In simple terms: in 2030, Zimbabweans would vote for MPs and those MPs would choose the President on their behalf.
Supporters point to countries like South Africa and Botswana, where parliamentary systems elect presidents. But critics say the comparison is misleading. Zimbabwe’s system combines constituency-based MPs, centralised election control, and extended terms a blend that, they argue, strengthens incumbency rather than competition.
The Senate is also set to grow. The President would gain the power to appoint ten additional Senators, increasing the chamber from 80 to 90 members. While framed as a way to inject expertise, opponents say it dilutes electoral constraints and quietly expands executive influence within Parliament.
Meanwhile, the Zimbabwe Electoral Commission would be abolished and replaced with a body focused only on boundary delimitation. Core election functions including voter registration and custody of the voters’ roll would move to the Registrar General, an office historically viewed as closer to the executive.
Judicial appointments would also change. Public interviews and competitive selection processes would be scrapped in favour of direct presidential appointments. The military’s constitutional duty would shift from upholding the Constitution to acting “in accordance with” it a subtle but significant wording change, critics warn.
Taken together, Zamchiya argues, the reforms align in one direction: longer terms, centralised authority, reduced oversight, and fewer moments when citizens can reward or punish those in power.
“No new limits on incumbents are introduced. No new risks are created for those who rule,” he says.
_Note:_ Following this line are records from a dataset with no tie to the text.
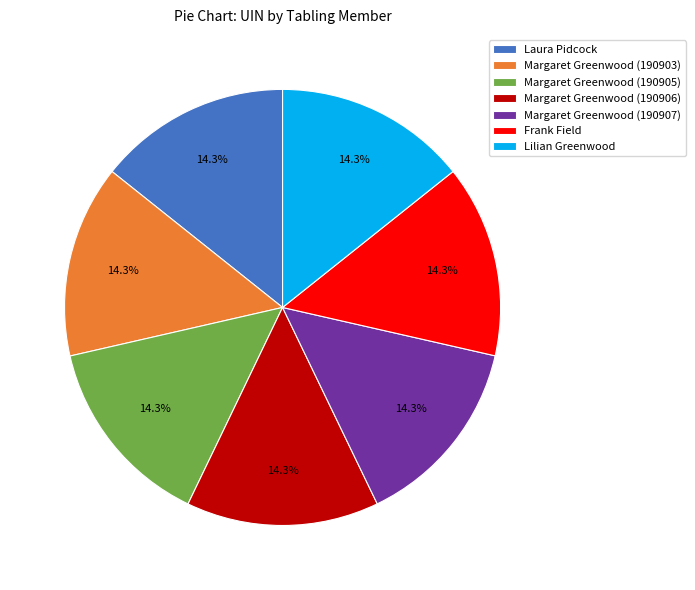

Does Margaret Greenwood (190903) account for over 50% of the chart?

No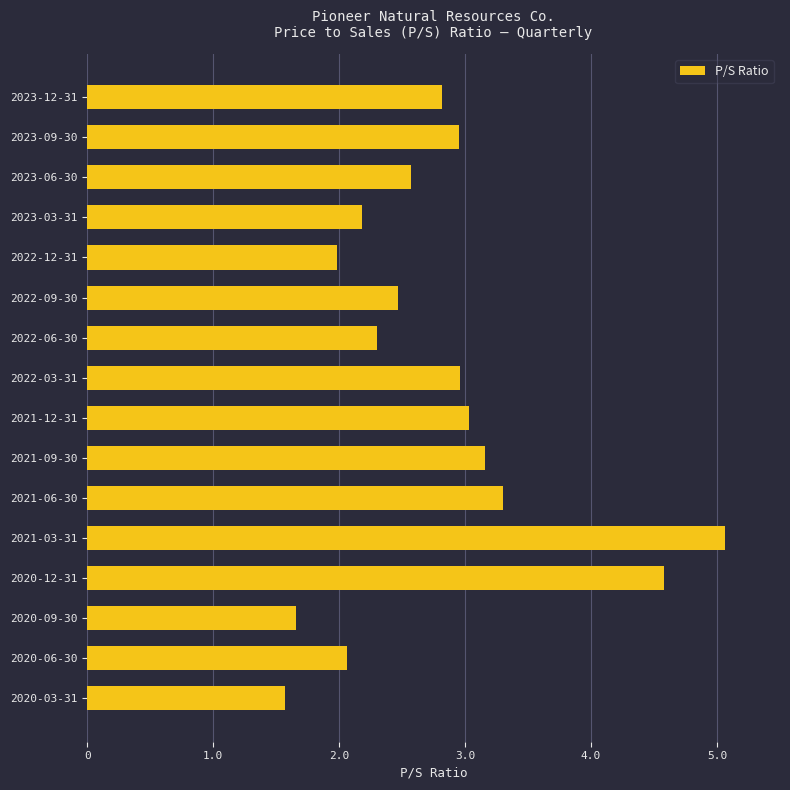

What is the approximate value at 2021-06-30?

3.3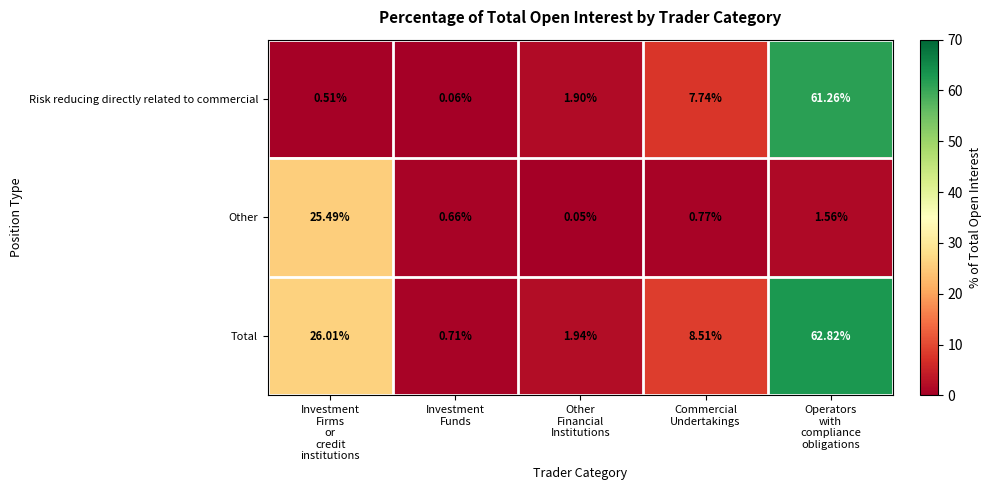

Rank the series by their average value, from lowest to highest.

Other, Risk reducing directly related to commercial, Total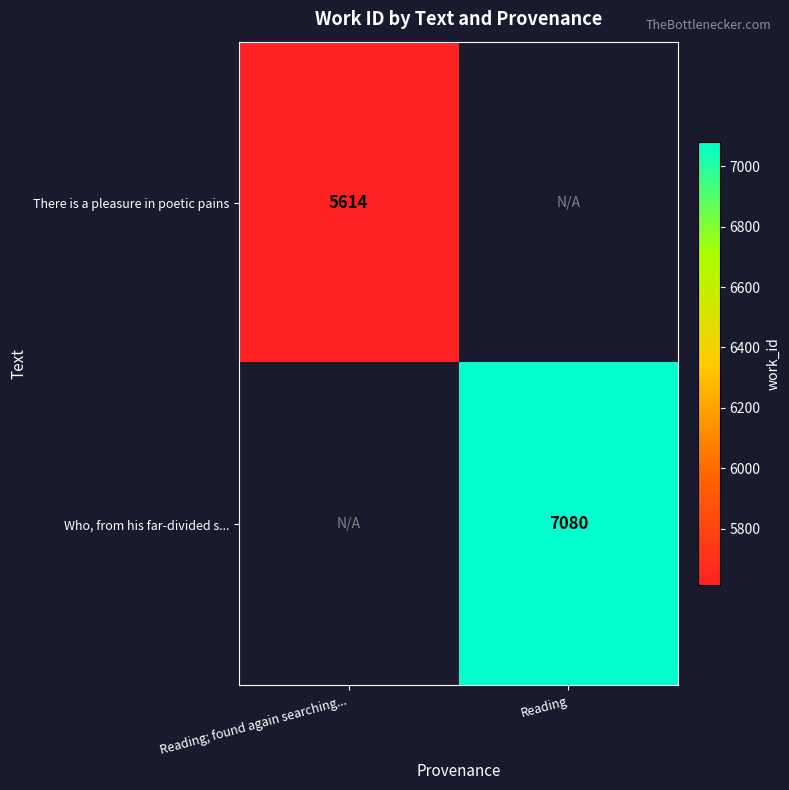

Is it true that Who, from his far-divided s... equals 4880.9 at Reading?

False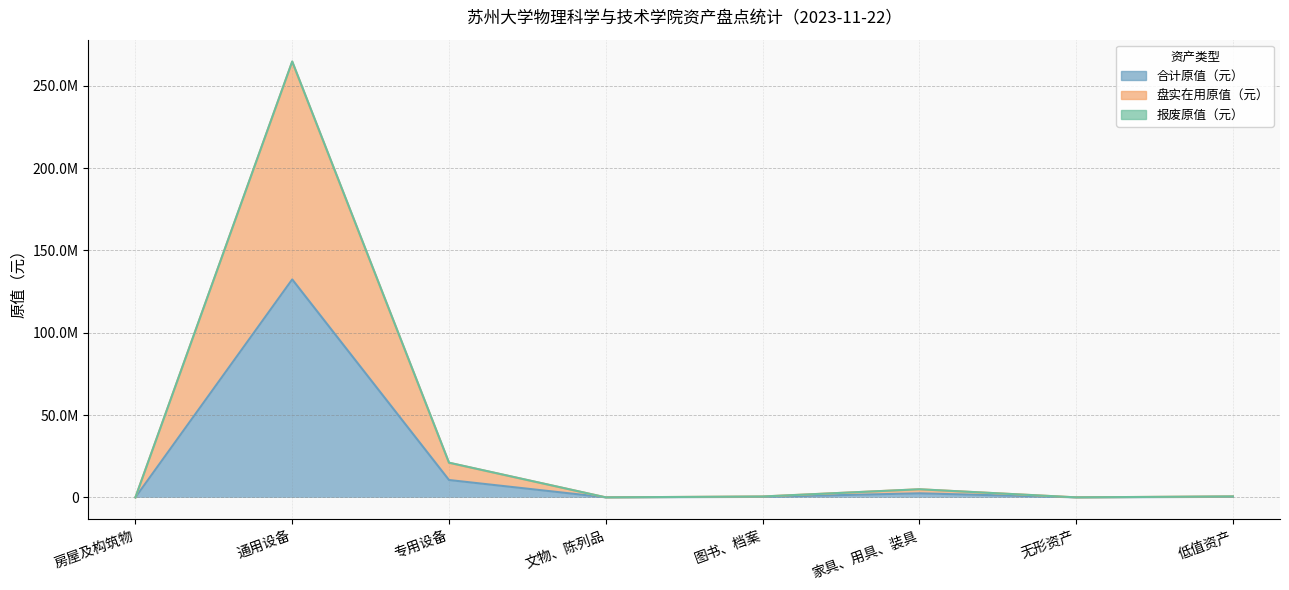

In 盘实在用原值（元）, how many points are lower than both neighbors (excluding endpoints)?

2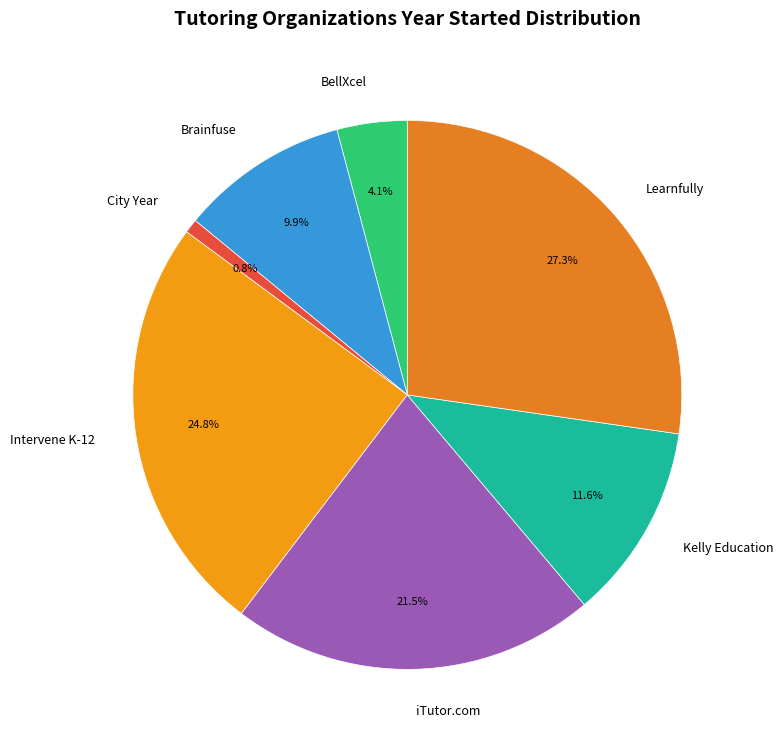

Which slice is the smallest?

City Year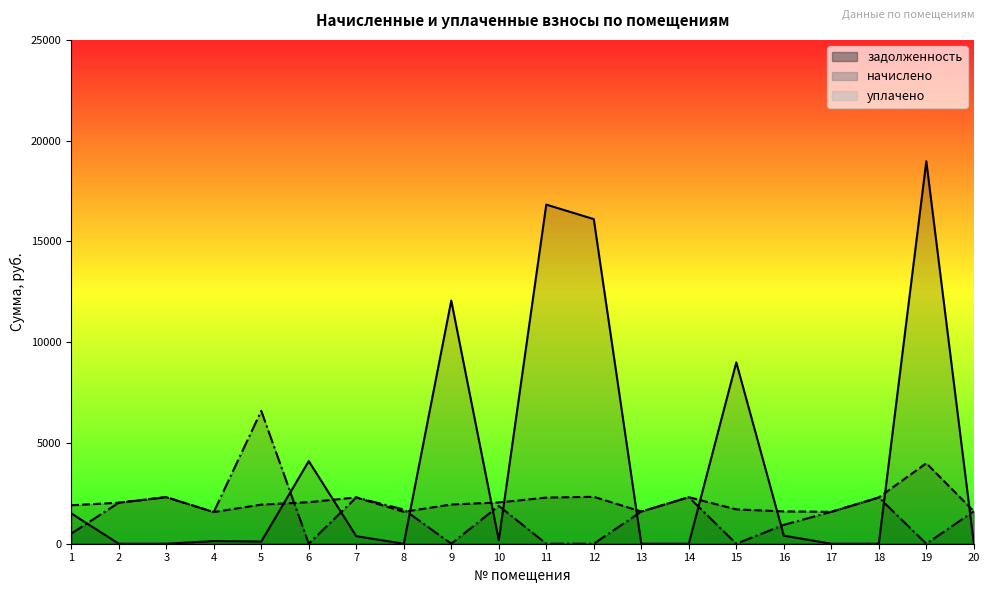

True or false: уплачено and начислено cross at least once.

True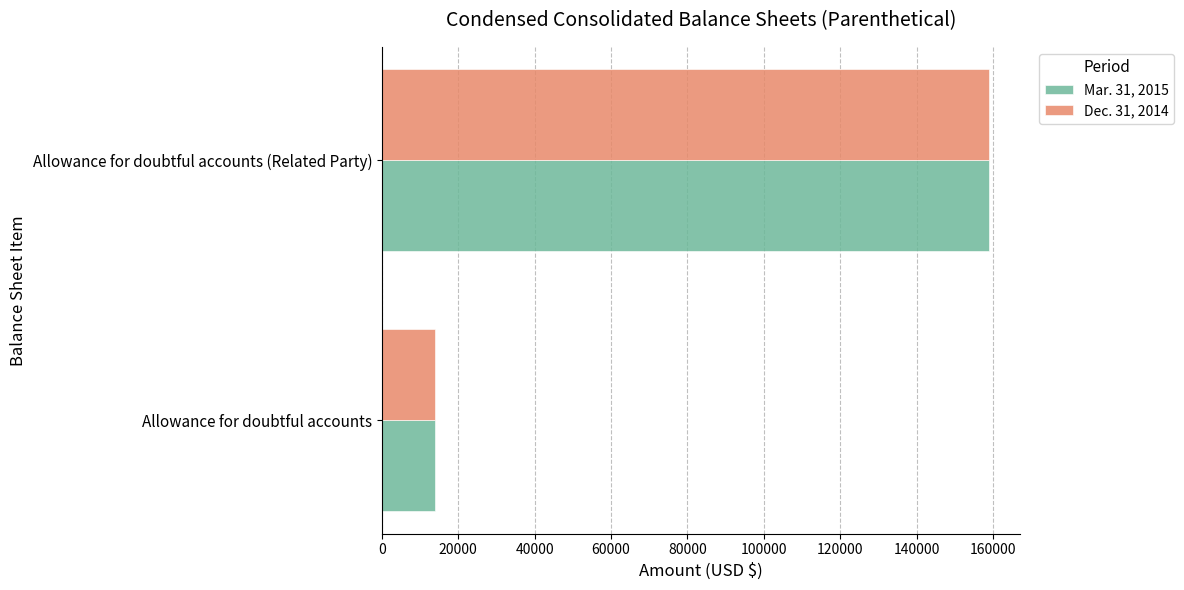

Rank the categories by Mar. 31, 2015 value from lowest to highest.

Allowance for doubtful accounts, Allowance for doubtful accounts (Related Party)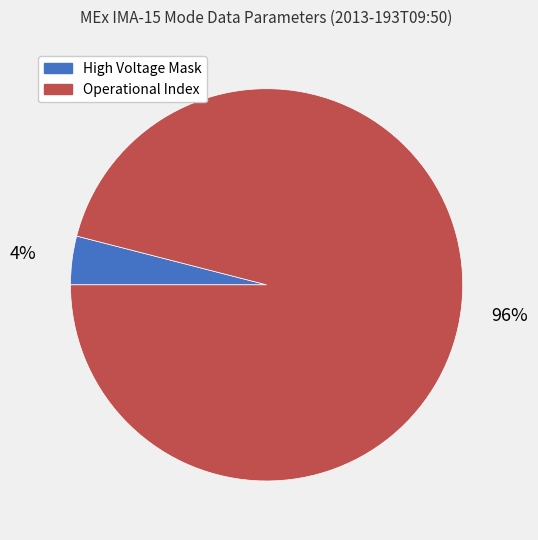

Is the sum of High Voltage Mask and Operational Index greater than half?

Yes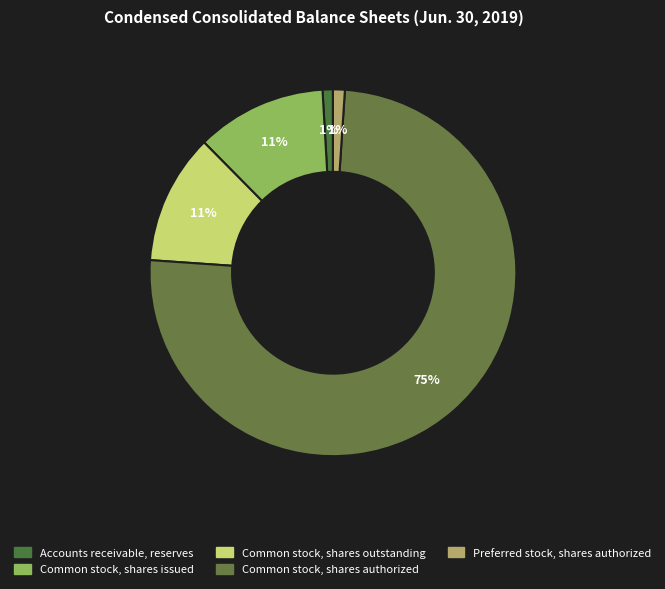

To the nearest percent, what percentage of the pie is Accounts receivable, reserves?

1%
Government calls it reform and stability. Critics call it political reengineering.
One thing is certain: if passed, Constitutional Amendment No. 3 will reshape Zimbabwe’s political future pushing the next national vote further away and moving the most powerful decision in the land from the ballot box to Parliament.
The question now is not whether the rules are changing.
It is what those changes will mean for the country’s democracy and for the millions who will have to live under them until 2030.